## Part 1: Perceptron Training on Fisher's Iris dataset

### Part 1A: Exceed 95% classification accuracy

Train a single-layer perceptron model on the Fisher's iris dataset using stochastic gradient descent. The perceptron should use the soft-max function for computing its outputs and the cross-entropy loss function (this is the special case described in the book and covered during the lectures). Include the trained weights obtained after exceeding 95% classification accuracy on the whole data set (i.e., all 150 instances) in your solution.

Hint: you can use the Excel spreadsheet developed during the lecture to solve this problem.

Insert the weights for your trained perceptron model into the following table

Sepal length | Sepal width | Petal length | Petal width | |

Iris-setosa: | ? | ? | ? | ? |

Iris-versicolor: | ? | ? | ? | ? |

Iris-virginica: | ? | ? | ? | ? |

### Part 1B: Plot accuracy versus the number of training epochs

Training a perceptron model requires multiple passes through the data set.
In this problem your goal is to plot the accuracy of the perceptron as a
function of the number of these passes, which are called *epochs* in the
neural network literature, starting from untrained model and until the accuracy
reaches 95% or more. An example plot is provided below.

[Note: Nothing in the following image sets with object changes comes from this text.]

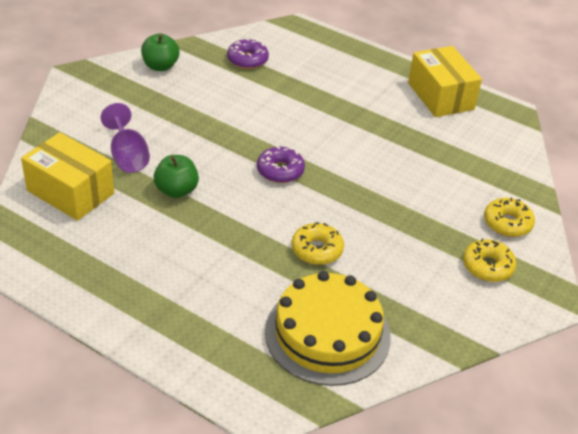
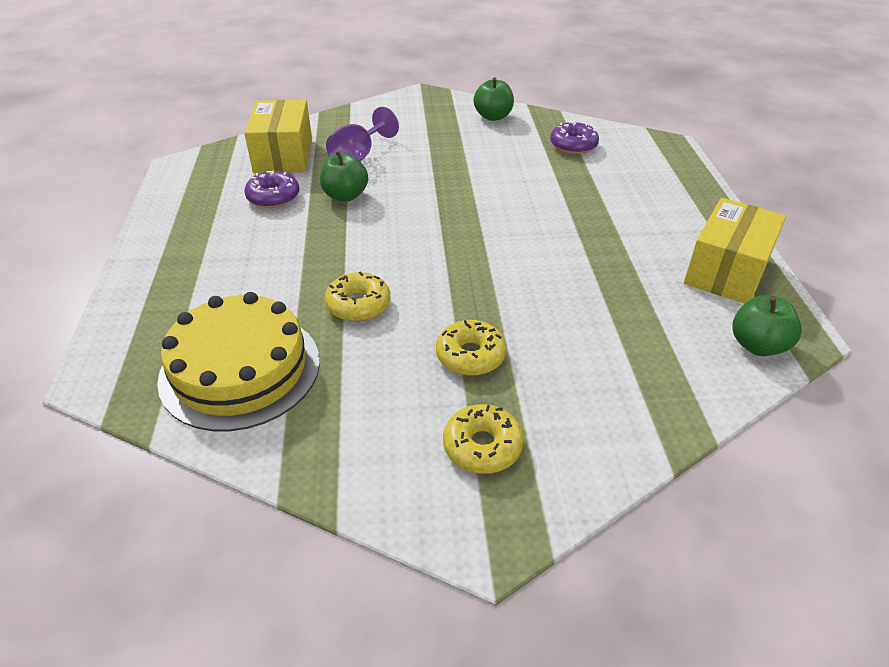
camera: 55 degrees right, 0 degrees up
(280, 171) = (445, 231): purple donut -> purple donut (273, 197)
(505, 129) = (757, 345): none -> green apple
(507, 223) = (585, 428): yellow donut -> yellow donut (470, 355)

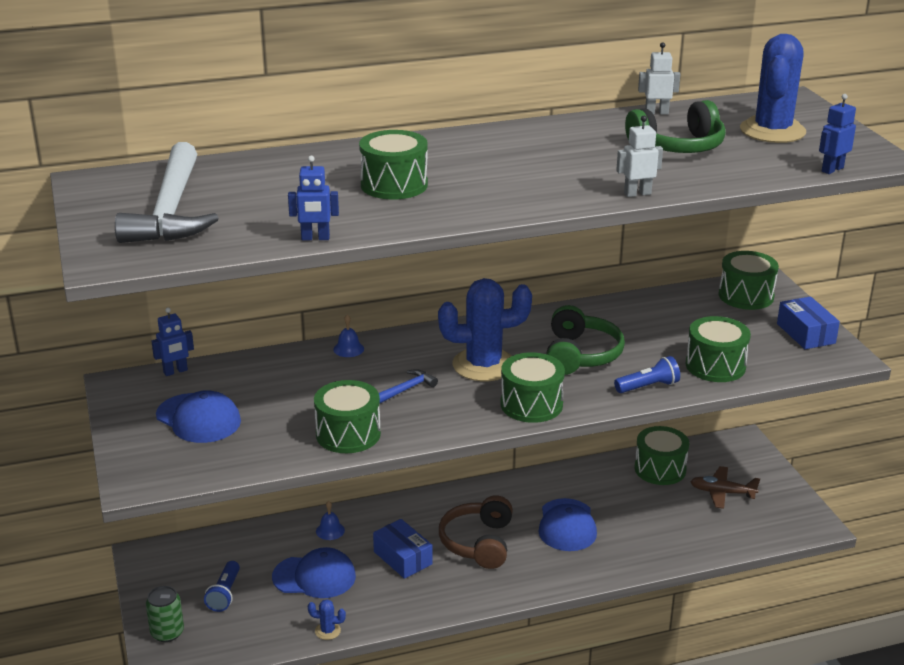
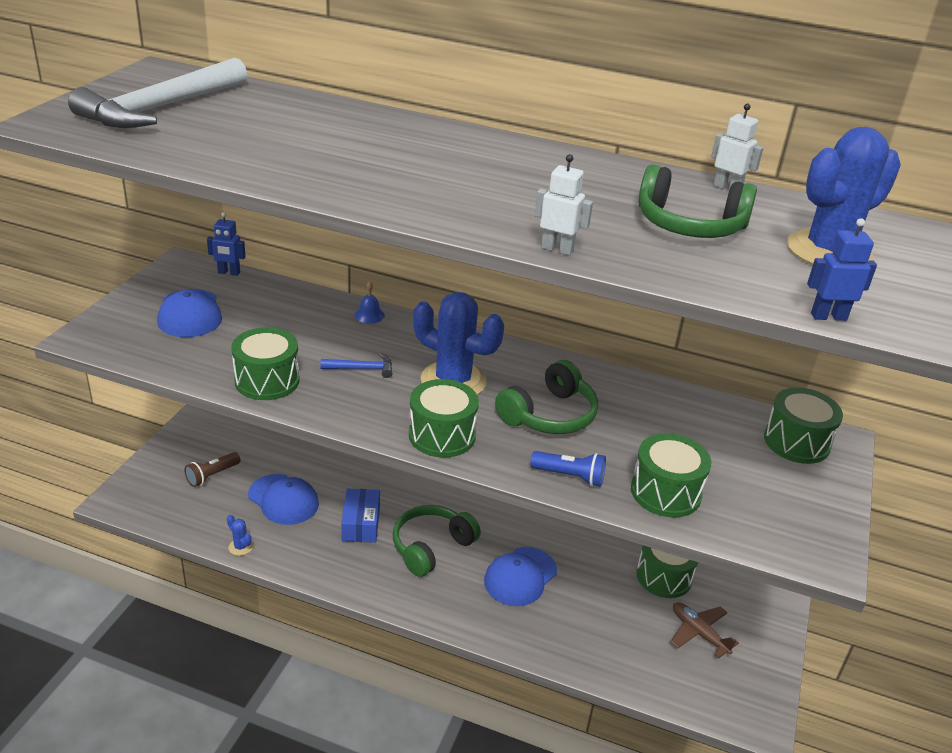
camera: 35 degrees right, 5 degrees up
(167, 632) = (145, 481): green can -> none
(224, 594) = (212, 475): blue flashlight -> brown flashlight
(315, 238) = (209, 168): blue robot -> none
(330, 530) = (337, 471): blue bell -> none
(394, 185) = (357, 154): green drum -> none
(478, 543) = (431, 547): brown headphones -> green headphones
(805, 333) = (812, 511): blue box -> none

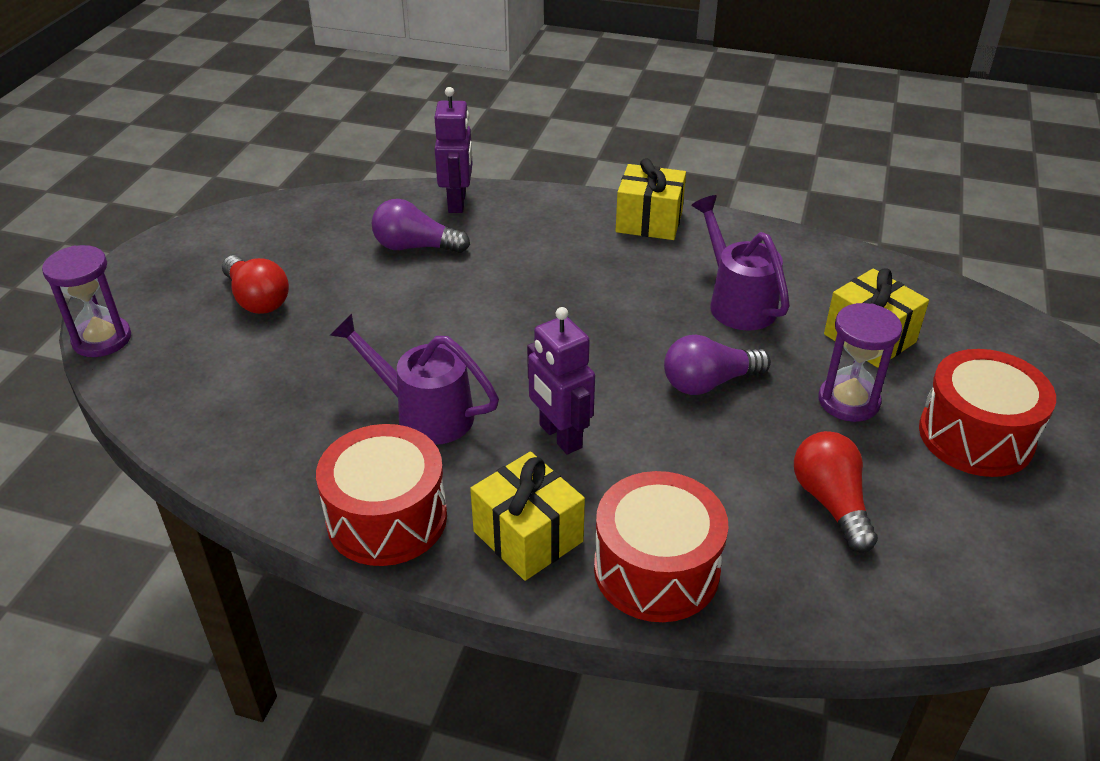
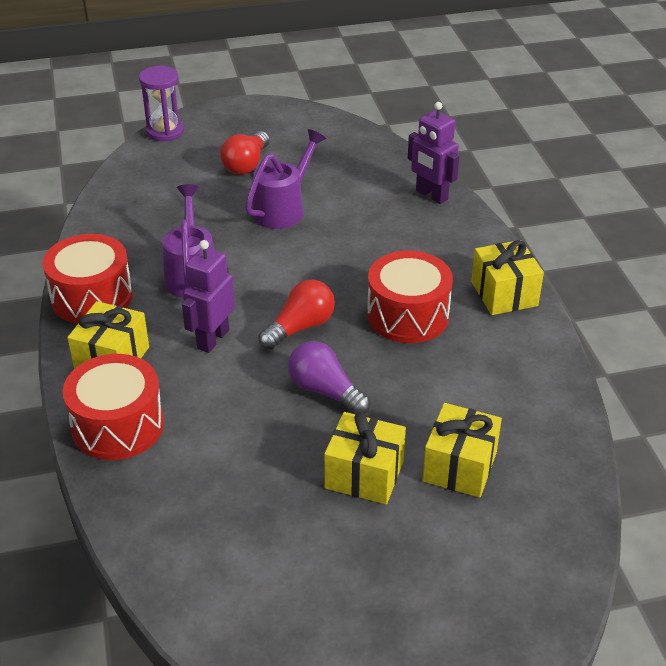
camera: 60 degrees right, 0 degrees up
(415, 247) = (359, 199): purple light bulb -> none
(457, 202) = (431, 195): purple robot -> purple robot turned 75 degrees clockwise
(737, 302) = (439, 376): purple watering can -> purple watering can (283, 209)
(831, 502) = (238, 494): red light bulb -> red light bulb (300, 327)
(848, 401) = (364, 475): purple hourglass -> yellow gift
(975, 436) = (380, 564): red drum -> red drum (408, 315)

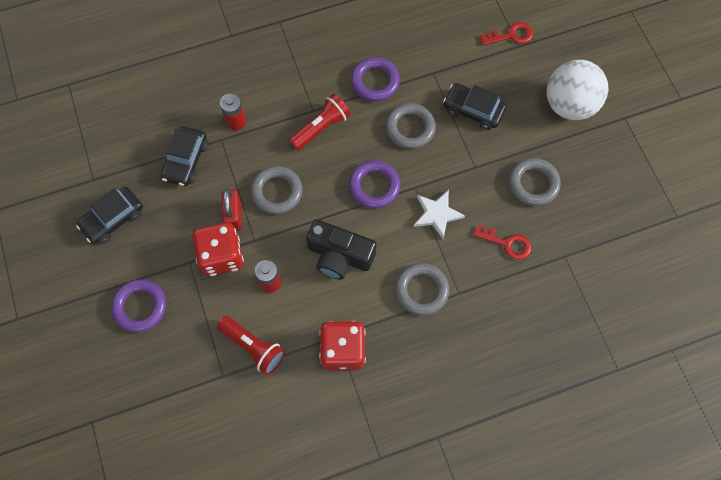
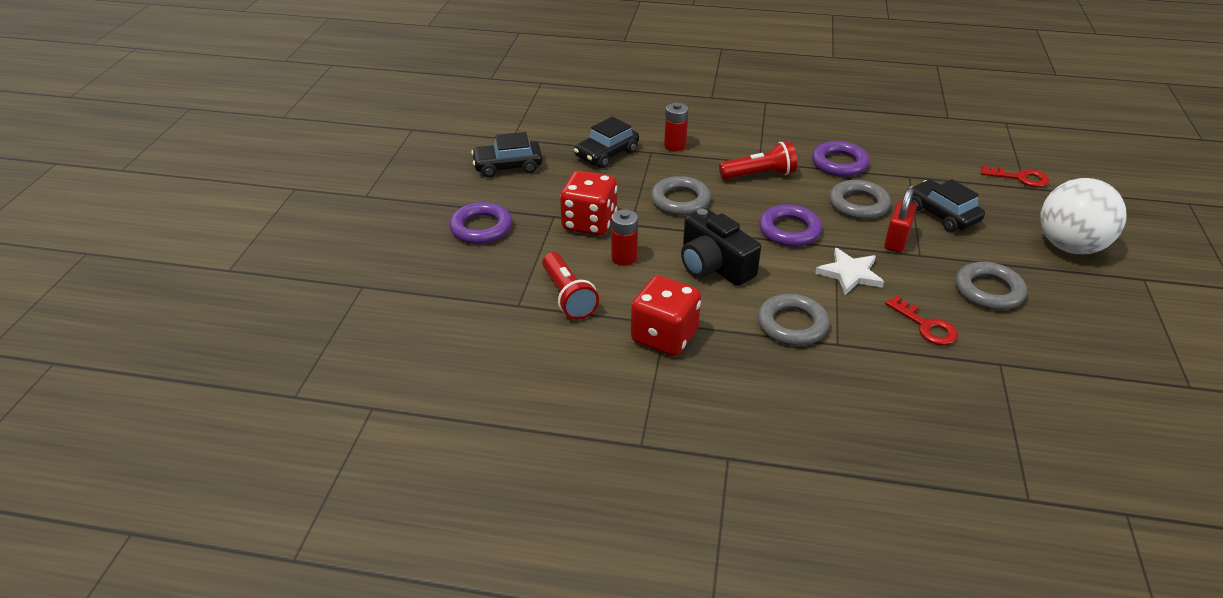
camera: 30 degrees right, 30 degrees down
(234, 216) = (624, 202): red padlock -> red padlock (896, 241)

Insert your plot to replace the placeholder above. |

## Part 2: Markov Chains, HMMs, and MDPs

Explain the difference between Markov chains, hidden Markov models (HMMs), and Markov decision processes (MDPs). Can HMMs and MDPs be viewed as extensions of Markov chains? What is the main difference between HMMs and MDPs? List several applications of HMMs. List several applications of MDPs. Who is Markov? Why is he sometimes hiding? What are the three problems solved by the HMM algorithms? Can you describe the problems solved by the algorithms for MDPs?

Insert your answers here.

## Part 3: Markov Decision Processes and Optimal Policies

### Part 3A: Reward Specification Conversion

Convert an example MDP from Wikipedia that assigns rewards to successful state transitions to an equivalent MDP that assigns rewards to performing an action in a state without specifying the next state (i.e., the textbook formulation). What should be done to the forgetting rate gamma to get exactly the same optimal policy from the reformulated version?

Insert the table that specifies the MDP with rewards for actions here. Describe what happens to the parameter gamma to get an equivalent policy from the modified MDP? How many states would the modified MDP have? |

### Part 3B: Find Optimal Policy

Find the optimal policy for one of the MDPs from Part 3A (either the original MDP from Wikipedia or the converted version).

Insert the optimal policy here.

## Part 4: Complete the First Project Report Peer Review

The peer review is submitted separately in Canvas.

## Part 5: Complete the Second Project Report Peer Review

The peer review is submitted separately in Canvas.

## Part 6: Complete the Third Project Report Peer Review

The peer review is submitted separately in Canvas.